Count the lines in the material below that contain the string "https", matching case exactly, and reply with only the number.
[Dataset entries]
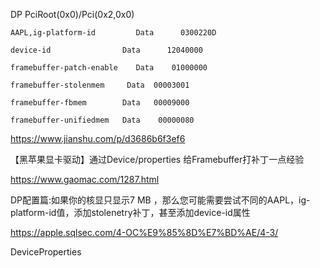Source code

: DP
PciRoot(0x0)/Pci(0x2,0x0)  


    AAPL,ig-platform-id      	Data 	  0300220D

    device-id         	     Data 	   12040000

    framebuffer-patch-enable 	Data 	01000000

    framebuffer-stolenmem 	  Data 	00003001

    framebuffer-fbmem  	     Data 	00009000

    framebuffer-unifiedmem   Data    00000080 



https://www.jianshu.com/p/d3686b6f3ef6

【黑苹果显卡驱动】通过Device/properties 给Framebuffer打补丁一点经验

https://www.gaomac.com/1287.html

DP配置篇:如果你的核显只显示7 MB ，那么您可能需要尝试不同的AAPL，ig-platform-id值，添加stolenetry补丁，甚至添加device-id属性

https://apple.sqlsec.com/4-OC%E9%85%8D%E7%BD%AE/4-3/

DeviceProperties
[/Dataset entries]
[Dataset entries]
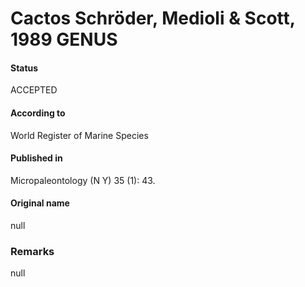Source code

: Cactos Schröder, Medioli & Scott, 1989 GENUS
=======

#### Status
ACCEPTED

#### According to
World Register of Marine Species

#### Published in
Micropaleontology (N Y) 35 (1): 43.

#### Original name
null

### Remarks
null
[/Dataset entries]
## Task solution
3